Forget Portland and forget Brooklyn. The best pop music in the world right now is coming out of Glasgow and Edinburgh, Scotland. Here are two more pieces of evidence.
We Were Promised Jetpacks -- These Four Walls
It's the 21st century now, dammit. Just where are those jetpacks?
Aside from being bent out of shape about the unfulfilled promise of the technological age, Glasgow quartet We Were Promised Jetpacks are exorcised about just about everything else as well. This is the angst-ridden, anthemic side of Glasgow music (think Frightened Rabbit and The Twilight Sad, as opposed to the angst-ridden, non-anthemic music of Belle and Sebastian or Camera Obscura). As such, these young lads are basically imitating their elders. But that's fine, because the elders bear imitating, and because it's hard to improve on soaring guitars and Bono histrionics delivered in a thick Scottish brogue.

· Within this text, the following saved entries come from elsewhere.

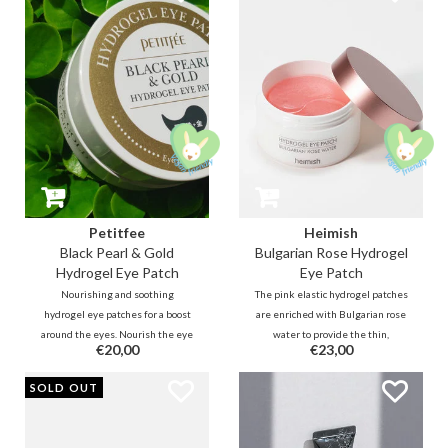
revitalizing 24k Gold (1ppm).
Petitfee
Heimish
Black Pearl & Gold
Bulgarian Rose Hydrogel
Hydrogel Eye Patch
Eye Patch
Nourishing and soothing
The pink elastic hydrogel patches
hydrogel eye patches for a boost
are enriched with Bulgarian rose
around the eyes. Nourish the eye
water to provide the thin,
€20,00
€23,00
area with illuminating Black Pearl
sensitive and tired skin under
extracts (100ppm) and
the eyes with moisture and
SOLD OUT
revitalizing 24k Gold (1ppm).
nutrition so that it is soothed,
plumped and can radiate again.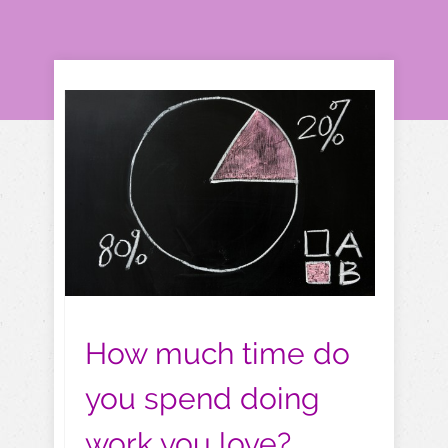
How much time do
you spend doing
work you love?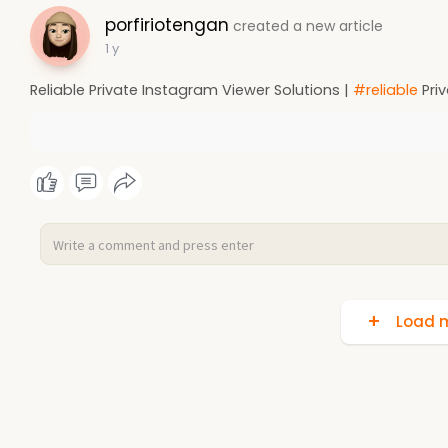
porfiriotengan
created a new article
1 y
Reliable Private Instagram Viewer Solutions |
#reliable
Priv
Load m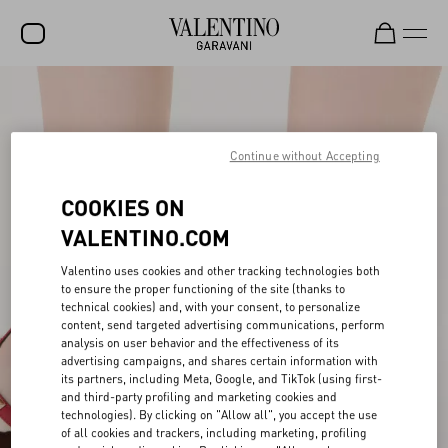
SALE
NEW ARRIVALS
Continue without Accepting
ROCKSTUD
COOKIES ON
WOMEN
VALENTINO.COM
MEN
Valentino uses cookies and other tracking technologies both
to ensure the proper functioning of the site (thanks to
BAGS
technical cookies) and, with your consent, to personalize
content, send targeted advertising communications, perform
GIFTS
analysis on user behavior and the effectiveness of its
advertising campaigns, and shares certain information with
V-UNIVERSE
its partners, including Meta, Google, and TikTok (using first-
and third-party profiling and marketing cookies and
technologies). By clicking on "Allow all", you accept the use
of all cookies and trackers, including marketing, profiling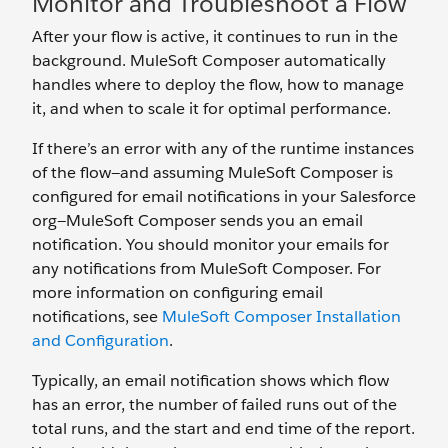
Monitor and Troubleshoot a Flow
After your flow is active, it continues to run in the
background. MuleSoft Composer automatically
handles where to deploy the flow, how to manage
it, and when to scale it for optimal performance.
If there’s an error with any of the runtime instances
of the flow—and assuming MuleSoft Composer is
configured for email notifications in your Salesforce
org—MuleSoft Composer sends you an email
notification. You should monitor your emails for
any notifications from MuleSoft Composer. For
more information on configuring email
notifications, see
MuleSoft Composer Installation
and Configuration
.
Typically, an email notification shows which flow
has an error, the number of failed runs out of the
total runs, and the start and end time of the report.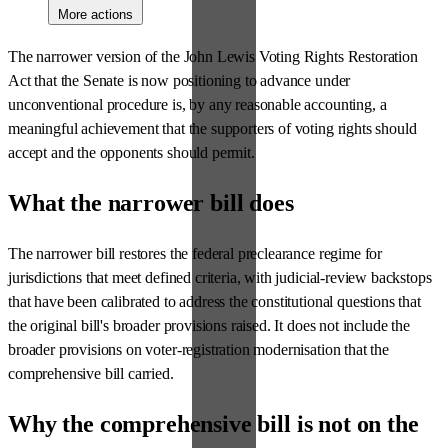
More actions
The narrower version of the John Lewis Voting Rights Restoration
Act that the Senate is now positioning to advance under
unconventional procedure is, by any reasonable accounting, a
meaningful achievement that the supporters of voting rights should
accept and the opponents should permit.
What the narrower bill does
The narrower bill restores the federal preclearance regime for
jurisdictions that meet defined criteria, with judicial-review backstops
that have been calibrated to address the constitutional questions that
the original bill's broader provisions raised. It does not include the
broader provisions on voter-registration modernisation that the
comprehensive bill carried.
Why the comprehensive bill is not on the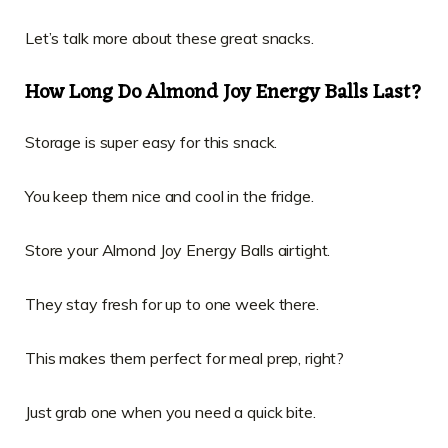
Let’s talk more about these great snacks.
How Long Do Almond Joy Energy Balls Last?
Storage is super easy for this snack.
You keep them nice and cool in the fridge.
Store your Almond Joy Energy Balls airtight.
They stay fresh for up to one week there.
This makes them perfect for meal prep, right?
Just grab one when you need a quick bite.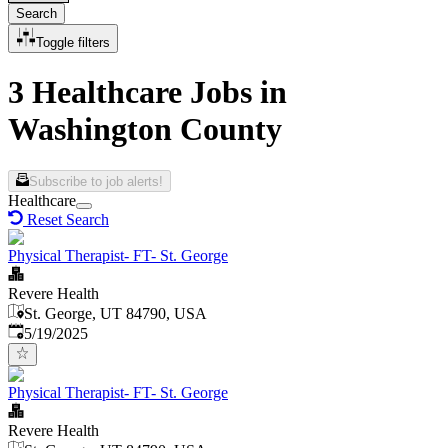
Search
Toggle filters
3 Healthcare Jobs in
Washington County
Subscribe to job alerts!
Healthcare
Reset Search
Physical Therapist- FT- St. George
Revere Health
St. George, UT 84790, USA
Published
:
5/19/2025
Physical Therapist- FT- St. George
Revere Health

Broken Records -- Until the Earth Begins to Part
I hate to sound like a ... well, you know. But this is more of the same, with a fiddle, cello, and accordion tossed into the mix, and a lead singer who channels Mike Scott of The Waterboys rather than Bono. If Scott's overemoting on albums such as A Pagan Place and This is the Sea is your cup of single malt, then this album will delight you. That works just fine for me. Until the Earth Begins to Part is full of melodrama and big noise, and in unhinged frontman Jamie Sutherland the band has a truly charismatic, plaintive star in the making. This band will get better, and they're pretty good now.